Sur les citations du Président LECERF, mettre l’accent sur les 6000€ perçus par certains collègues en raison d’un dépassement de capacité d’accueil est sérieusement partiale et partielle… c’est oublier un peu vite que l’employeur n’a, pendant des années, pas ouvert suffisamment de place d’accueil pour éviter ces phénomènes.

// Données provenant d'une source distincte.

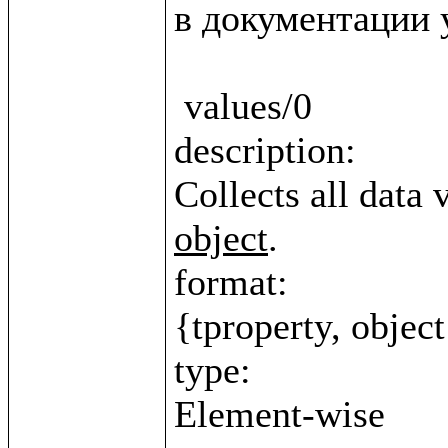
в документации у
 values/0

description:

Collects all data 
object
.

format:

{tproperty, object
type:
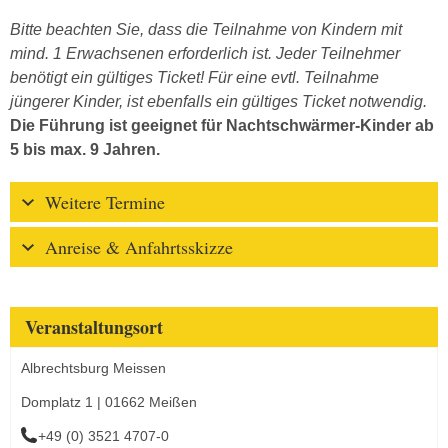
Bitte beachten Sie, dass die Teilnahme von Kindern mit
mind. 1 Erwachsenen erforderlich ist. Jeder Teilnehmer
benötigt ein gültiges Ticket! Für eine evtl. Teilnahme
jüngerer Kinder, ist ebenfalls ein gültiges Ticket notwendig.
Die Führung ist geeignet für Nachtschwärmer-Kinder ab
5 bis max. 9 Jahren.
Weitere Termine
Anreise & Anfahrtsskizze
Veranstaltungsort
Albrechtsburg Meissen
Domplatz 1 | 01662 Meißen
+49 (0) 3521 4707-0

Que le sureffectif est le fruit d’une pression constante des services sur les collègues assistants familiaux, contraints d’accepter

Une nouvelle fois, est cité la mise en parallèle inadmissible entre les réfugiés mineurs et la prise en charge des mineurs nordistes en danger…ces propos de Monsieur LECERF ont été plusieurs fois dénoncé tant ils rappellent les thèses tenues par certains populistes bruns.
Au passage nous rappelons que la diminution des places en foyer est liée aux décisions budgétaires de l’exécutif actuel que sur les 800 places créées, il s’agit d’une part des places « low cost » créés pour les mineur-e-s non accompagné-e-s, et d’autre part de places transformées (c’est à dire des places d’hébergement détruites puis recréés en accompagnement, moins chères...)
Sur cette question on rappellera que les établissements MECS souhaitaient continuer à les accueillir, car leur présence facilitait le travail des éducateurs. Les autres enfants pouvaient mettre en perspective leur parcours de vie par rapport à celui de migrants qui avaient bien souvent vu leurs parents mourir devant leurs yeux avant de frôler la mort, de connaître la clandestinité, l’errance, la prostitution.